▶ WHAT THIS TASK INVOLVES:
What you give back should match the entries below character for character.

▶ ENTRIES SUPPLIED:
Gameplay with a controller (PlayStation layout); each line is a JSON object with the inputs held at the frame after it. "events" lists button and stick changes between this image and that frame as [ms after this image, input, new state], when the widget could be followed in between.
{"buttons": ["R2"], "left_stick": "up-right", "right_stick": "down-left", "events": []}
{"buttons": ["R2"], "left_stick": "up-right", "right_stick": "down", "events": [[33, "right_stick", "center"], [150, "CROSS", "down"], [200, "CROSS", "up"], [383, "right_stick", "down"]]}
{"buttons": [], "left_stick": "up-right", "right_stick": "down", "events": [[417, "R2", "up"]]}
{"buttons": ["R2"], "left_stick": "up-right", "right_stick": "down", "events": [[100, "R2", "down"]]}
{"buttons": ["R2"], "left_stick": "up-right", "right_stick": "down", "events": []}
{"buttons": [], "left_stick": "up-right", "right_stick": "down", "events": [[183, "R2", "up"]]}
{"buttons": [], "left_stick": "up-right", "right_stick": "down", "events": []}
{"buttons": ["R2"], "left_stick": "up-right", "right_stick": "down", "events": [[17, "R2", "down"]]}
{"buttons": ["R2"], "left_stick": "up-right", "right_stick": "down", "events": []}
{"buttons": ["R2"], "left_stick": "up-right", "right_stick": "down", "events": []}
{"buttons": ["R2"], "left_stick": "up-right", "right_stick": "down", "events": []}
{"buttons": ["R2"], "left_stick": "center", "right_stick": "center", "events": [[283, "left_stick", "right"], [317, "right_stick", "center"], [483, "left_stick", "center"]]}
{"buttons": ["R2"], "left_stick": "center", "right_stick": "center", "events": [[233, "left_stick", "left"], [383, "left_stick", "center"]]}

▶ RESPONSE TO THIS TASK:
Gameplay with a controller (PlayStation layout); each line is a JSON object with the inputs held at the frame after it. "events" lists button and stick changes between this image and that frame as [ms after this image, input, new state], when the widget could be followed in between.
{"buttons": ["R2"], "left_stick": "up-right", "right_stick": "down-left", "events": []}
{"buttons": ["R2"], "left_stick": "up-right", "right_stick": "down", "events": [[33, "right_stick", "center"], [150, "CROSS", "down"], [200, "CROSS", "up"], [383, "right_stick", "down"]]}
{"buttons": [], "left_stick": "up-right", "right_stick": "down", "events": [[417, "R2", "up"]]}
{"buttons": ["R2"], "left_stick": "up-right", "right_stick": "down", "events": [[100, "R2", "down"]]}
{"buttons": ["R2"], "left_stick": "up-right", "right_stick": "down", "events": []}
{"buttons": [], "left_stick": "up-right", "right_stick": "down", "events": [[183, "R2", "up"]]}
{"buttons": [], "left_stick": "up-right", "right_stick": "down", "events": []}
{"buttons": ["R2"], "left_stick": "up-right", "right_stick": "down", "events": [[17, "R2", "down"]]}
{"buttons": ["R2"], "left_stick": "up-right", "right_stick": "down", "events": []}
{"buttons": ["R2"], "left_stick": "up-right", "right_stick": "down", "events": []}
{"buttons": ["R2"], "left_stick": "up-right", "right_stick": "down", "events": []}
{"buttons": ["R2"], "left_stick": "center", "right_stick": "center", "events": [[283, "left_stick", "right"], [317, "right_stick", "center"], [483, "left_stick", "center"]]}
{"buttons": ["R2"], "left_stick": "center", "right_stick": "center", "events": [[233, "left_stick", "left"], [383, "left_stick", "center"]]}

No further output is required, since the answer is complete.